A lightyear ago in the world of technology, 2016 to be precise, Google rolled out Smart Bidding to ads platform. Smart Bidding enabled an advertising to set a conversion event within the ads platform and let Google get to work finding users that would achieve the conversion event.
In the 6 years since then, Smart Bidding has became more powerful.
Initially Max Conversions and Target CPA were two separate bid strategies. Today however, they are semi-combined, where as you set a campaign up for max conversions and then have the option to set a Target CPA.
Should you utilize just Max Conversions or apply a Target CPA? I’ll share with you what I do.
The post below curates a few of the videos I’ve done on this subject.
My Experience With Google Ads
I’ve been running Google Pay-Per-Click since 2009 when I launched an e-commerce business. These days I run PPC ads to generate leads for my local businesses, along with leads that are generated for large scale lead buyers in financial products / services markets. My total monthly adspend on Google is excess of $100,000 and….
all of my campaigns are using Target CPA.
Why? Well when using Target CPA google ads will get conversions at your Target COST PER ACTION. Consider I know that a conversion has a value of $50, I can set a target of $25 for the campaign (or ad group) to achieve a 50% margin, and then I can set my budget to $10,000 per day.

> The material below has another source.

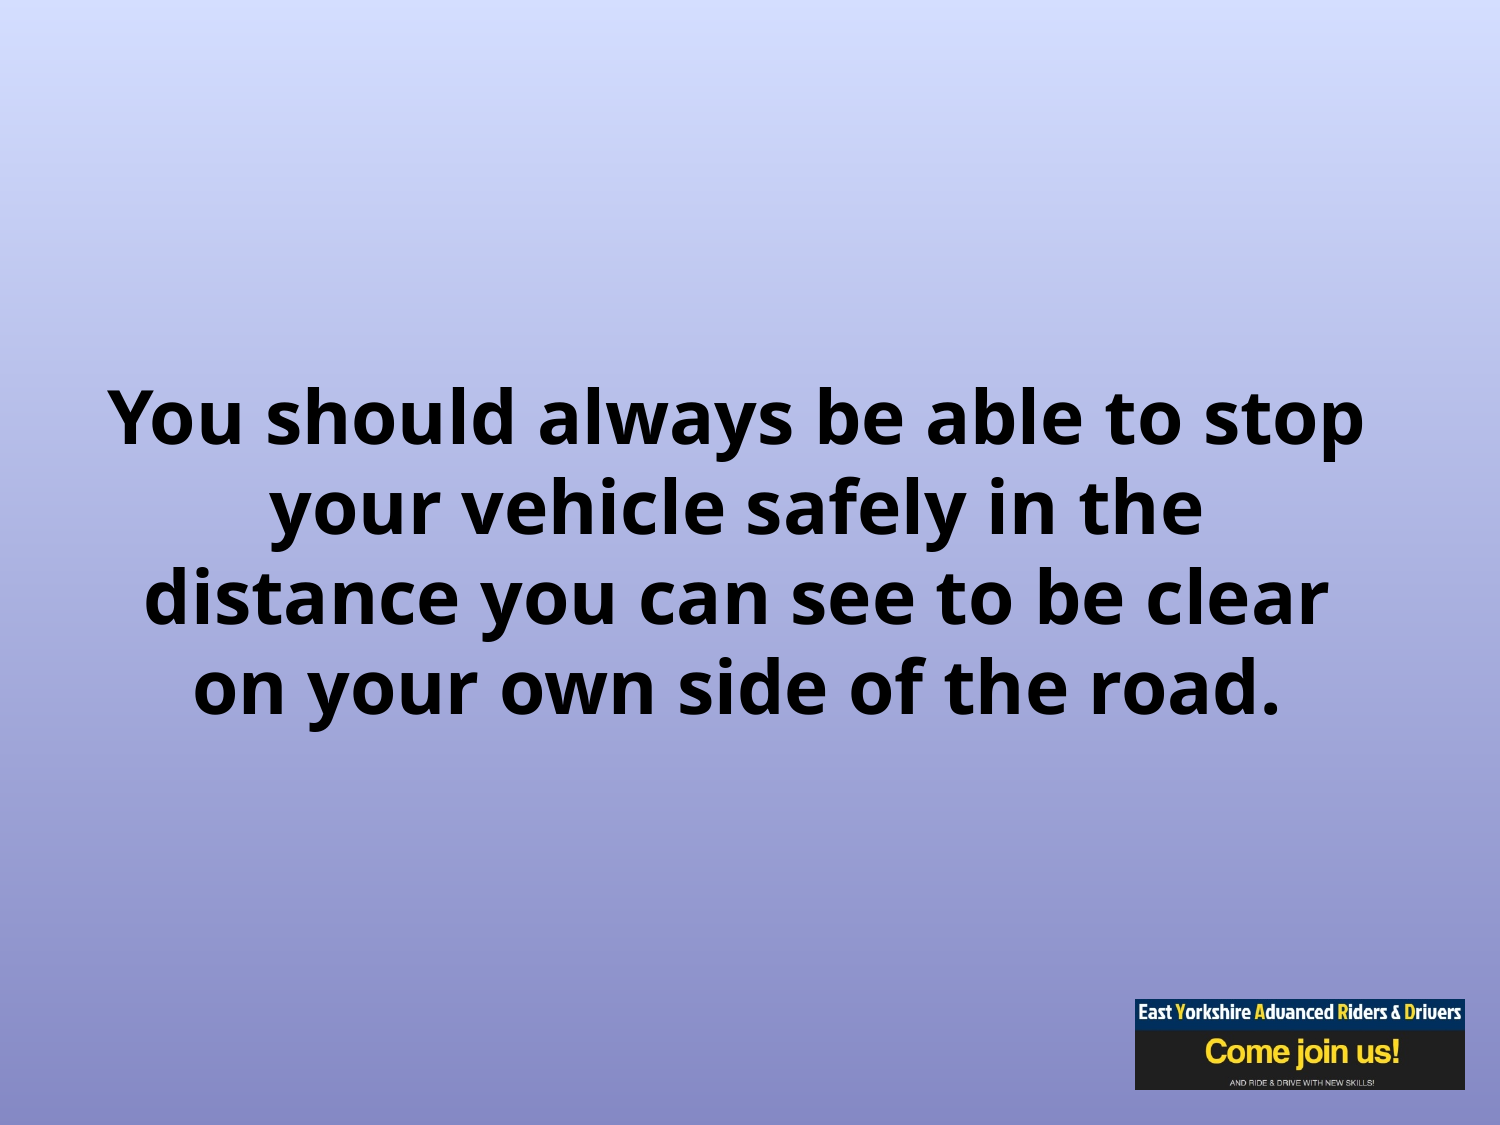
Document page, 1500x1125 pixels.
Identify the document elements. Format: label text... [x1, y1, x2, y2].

title You should always be able to stop your vehicle safely in the distance you can see to be clear on your own side of the road. [87, 99, 1388, 1001]
picture [1134, 999, 1465, 1091]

This is basically instant scale, the beauty of paid advertising.
If I were to simply set the budget to up to $10,000 per day, Google would spend the budget but the conversion cost would likely be way higher than $25. You can see this at play on a smaller level in this test I did here:
It’s important to note that when using the Target CPA and setting a high budget, you usually won’t even come close to spending the entire daily budget.
Does Target CPA actually stick to the target cost amount?
Many people wonder if they set a $25 Target CPA for example, if the campaign will actually stick to that.
It will. I rely on it with many campaign set at high budgets. However it is important to note, that day to day performance can vary wildly. Some days my cost per conversion will be way higher than average. Over a 7 day period, it is usually pretty close to the target, and over a 30 day period it is pretty much right on target.
Making Target CPA work starts with Max Conversions.
Here’s where the two come together! You cannot just set up a new campaign, with a Target CPA and let it rip.
Usually what will happen is for a few days the campaign will spend excessively, and then just stop running.
Instead my rule of thumb is to start with a small budget, increasing it upward as the campaign shows traction, and then after I have gotten 50 conversions, apply a Target CPA. I’ll usually set my TCPA on the high side, and let it run for a week or so and then slowly move it down to my desired target.
This may mean losing some money up front, but that is what it takes to make things work!
Here’s a video I did for someone that need some help getting TCPA to work explaining the process.
Alternative To Target CPA For E-commerce.
Use and quantification of Target CPA is primarily applicable to conversion events that have a static value, or that are applied to an offline transaction and cannot be directly quantified (only averaged). Most of my work falls in this realm. I generate leads, and sell products through a funnel. If you’re running an e-commerce store with many products a user could purchase TARGET ROAS would be the best bid strategy for you!